Addiction and its many treatments has long been a popular subject of films, books and reality television shows. The struggle to identify, confront and overcome one’s personal demons strikes a universal chord with people regardless of their race, class or gender.
Portland based author Bill Alton’s memoir, My Name is Bill deals with mental illness, addiction, homelessness and survival.
Here is what Mr. Alton had to say about the book.
Eliza: What inspired you to write My Name is Bill?
Bill: I wrote My Name is Bill because I had a story to tell. I went through a hellish childhood, but I got sober, raised a family and achieved a graduate degree. I wanted people to know that just because you had a hard childhood, it didn't mean that you were going to grow up to be a criminal or addict or abuser. I wanted people to see that a difficult childhood could lead to a "normal," middle class existence.
Eliza: There are a lot of stories about addiction and recovery; what makes your story unique?
Bill: My story is unique in that I got sober without the benefit of rehab or a 12 step program. I went home and just stopped. Not that it was easy or that I did it alone. My mother was instrumental in my recovery as was an English teacher who helped me switch obsessions from heroin to theater and writing.
Eliza: What was the hardest part about writing your book?
Bill: I didn't want people to think of me as a victim.

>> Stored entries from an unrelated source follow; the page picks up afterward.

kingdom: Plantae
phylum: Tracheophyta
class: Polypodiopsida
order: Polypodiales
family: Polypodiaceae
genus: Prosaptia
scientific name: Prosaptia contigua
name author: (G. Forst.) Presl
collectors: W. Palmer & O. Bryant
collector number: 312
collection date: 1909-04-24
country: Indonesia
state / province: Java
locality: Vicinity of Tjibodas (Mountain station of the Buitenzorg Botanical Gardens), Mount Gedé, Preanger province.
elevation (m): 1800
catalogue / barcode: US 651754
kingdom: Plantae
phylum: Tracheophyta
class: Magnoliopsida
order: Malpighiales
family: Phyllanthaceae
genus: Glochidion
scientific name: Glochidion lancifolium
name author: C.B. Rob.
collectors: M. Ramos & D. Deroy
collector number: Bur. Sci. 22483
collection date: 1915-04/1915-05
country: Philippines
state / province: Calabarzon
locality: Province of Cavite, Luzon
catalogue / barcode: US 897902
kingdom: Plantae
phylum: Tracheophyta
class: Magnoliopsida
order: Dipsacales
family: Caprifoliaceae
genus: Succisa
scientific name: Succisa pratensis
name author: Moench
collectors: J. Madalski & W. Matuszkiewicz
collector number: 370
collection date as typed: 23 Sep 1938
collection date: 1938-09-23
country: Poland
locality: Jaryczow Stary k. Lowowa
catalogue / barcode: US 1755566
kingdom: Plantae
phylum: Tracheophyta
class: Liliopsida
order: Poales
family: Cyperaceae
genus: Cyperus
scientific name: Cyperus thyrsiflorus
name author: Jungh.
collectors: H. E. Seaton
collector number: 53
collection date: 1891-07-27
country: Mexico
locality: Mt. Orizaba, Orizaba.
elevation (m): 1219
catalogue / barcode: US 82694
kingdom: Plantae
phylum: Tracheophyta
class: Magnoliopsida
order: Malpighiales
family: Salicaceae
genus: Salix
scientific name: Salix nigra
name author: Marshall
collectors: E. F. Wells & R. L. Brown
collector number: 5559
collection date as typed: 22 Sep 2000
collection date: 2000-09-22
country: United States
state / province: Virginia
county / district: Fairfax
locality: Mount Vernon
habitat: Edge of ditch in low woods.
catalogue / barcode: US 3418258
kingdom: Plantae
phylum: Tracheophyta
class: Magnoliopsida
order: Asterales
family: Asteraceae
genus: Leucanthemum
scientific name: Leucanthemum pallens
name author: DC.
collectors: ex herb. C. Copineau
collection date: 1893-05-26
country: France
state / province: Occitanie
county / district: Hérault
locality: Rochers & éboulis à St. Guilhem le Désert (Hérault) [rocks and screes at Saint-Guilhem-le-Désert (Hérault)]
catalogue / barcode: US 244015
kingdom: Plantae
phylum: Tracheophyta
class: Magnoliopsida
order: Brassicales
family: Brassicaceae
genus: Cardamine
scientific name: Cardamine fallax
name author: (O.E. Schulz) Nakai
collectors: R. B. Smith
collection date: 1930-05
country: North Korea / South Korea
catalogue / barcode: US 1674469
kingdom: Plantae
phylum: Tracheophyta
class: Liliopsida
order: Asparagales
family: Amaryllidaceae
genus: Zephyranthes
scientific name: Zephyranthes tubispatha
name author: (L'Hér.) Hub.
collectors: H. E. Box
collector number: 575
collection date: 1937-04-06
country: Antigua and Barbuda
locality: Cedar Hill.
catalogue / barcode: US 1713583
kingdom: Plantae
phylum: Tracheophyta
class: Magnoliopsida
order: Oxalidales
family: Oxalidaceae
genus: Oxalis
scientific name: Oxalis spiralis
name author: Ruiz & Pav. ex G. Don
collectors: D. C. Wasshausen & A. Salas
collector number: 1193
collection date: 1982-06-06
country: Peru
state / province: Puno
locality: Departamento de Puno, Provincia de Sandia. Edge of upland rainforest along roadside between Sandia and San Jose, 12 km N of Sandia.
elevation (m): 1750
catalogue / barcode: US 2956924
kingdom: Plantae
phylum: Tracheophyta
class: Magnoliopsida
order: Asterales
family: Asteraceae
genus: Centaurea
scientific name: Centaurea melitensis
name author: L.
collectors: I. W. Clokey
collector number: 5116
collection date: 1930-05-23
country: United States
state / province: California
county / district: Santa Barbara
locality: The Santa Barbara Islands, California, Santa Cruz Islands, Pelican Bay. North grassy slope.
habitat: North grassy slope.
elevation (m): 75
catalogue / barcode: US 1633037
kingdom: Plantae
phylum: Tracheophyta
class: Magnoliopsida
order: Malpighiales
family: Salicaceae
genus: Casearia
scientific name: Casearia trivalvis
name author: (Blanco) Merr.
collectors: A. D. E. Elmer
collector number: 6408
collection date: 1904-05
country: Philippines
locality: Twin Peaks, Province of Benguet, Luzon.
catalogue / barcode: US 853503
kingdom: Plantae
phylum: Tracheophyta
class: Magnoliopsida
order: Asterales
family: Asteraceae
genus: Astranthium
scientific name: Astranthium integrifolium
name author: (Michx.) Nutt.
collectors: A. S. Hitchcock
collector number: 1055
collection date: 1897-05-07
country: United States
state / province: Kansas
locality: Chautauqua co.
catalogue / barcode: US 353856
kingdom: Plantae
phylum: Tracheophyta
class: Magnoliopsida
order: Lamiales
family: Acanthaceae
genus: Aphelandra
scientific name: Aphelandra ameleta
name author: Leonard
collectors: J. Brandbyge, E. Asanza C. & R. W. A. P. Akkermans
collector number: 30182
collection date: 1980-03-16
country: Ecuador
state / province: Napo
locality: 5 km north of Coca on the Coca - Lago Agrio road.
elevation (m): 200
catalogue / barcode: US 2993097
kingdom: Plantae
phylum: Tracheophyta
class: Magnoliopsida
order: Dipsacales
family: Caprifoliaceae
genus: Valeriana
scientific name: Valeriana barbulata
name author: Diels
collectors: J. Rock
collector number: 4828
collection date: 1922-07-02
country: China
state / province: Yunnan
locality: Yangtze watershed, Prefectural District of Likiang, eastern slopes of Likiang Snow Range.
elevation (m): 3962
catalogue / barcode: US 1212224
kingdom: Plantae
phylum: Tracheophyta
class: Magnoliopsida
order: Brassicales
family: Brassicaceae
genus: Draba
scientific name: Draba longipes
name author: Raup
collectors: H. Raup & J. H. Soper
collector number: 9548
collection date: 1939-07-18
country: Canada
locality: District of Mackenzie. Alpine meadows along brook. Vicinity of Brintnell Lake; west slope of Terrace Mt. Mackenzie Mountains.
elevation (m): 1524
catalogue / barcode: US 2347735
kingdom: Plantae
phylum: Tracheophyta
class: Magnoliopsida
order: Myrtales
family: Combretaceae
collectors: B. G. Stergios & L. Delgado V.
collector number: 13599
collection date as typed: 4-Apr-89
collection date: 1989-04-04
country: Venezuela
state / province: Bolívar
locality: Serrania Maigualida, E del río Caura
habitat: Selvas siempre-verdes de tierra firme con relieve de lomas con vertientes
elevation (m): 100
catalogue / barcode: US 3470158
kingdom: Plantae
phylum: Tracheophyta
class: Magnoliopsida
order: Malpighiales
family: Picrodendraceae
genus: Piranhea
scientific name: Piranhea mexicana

I wanted people to see that everything that happened to me was either a choice, as in, it was decision to get involved with the drug scene, or that it happened to me but didn't excuse my later behavior.
Eliza: What advice would you give to other people who wish to publish their memoirs?
Bill: Find something unique to say. The misery memoir market is glutted. Find something uplifting to write about. But be careful. Don't write mushy, overwrought prose about your first love. Read what's out there and see what people are saying about their lives.
Eliza: What inspires you about Portland?
Bill: I have been working with disability arts organizations and learning how well Portland meets the needs of people who live on the edges of the mainstream. I have finally found a community in which I fit without having to pretend that I am just like everyone else.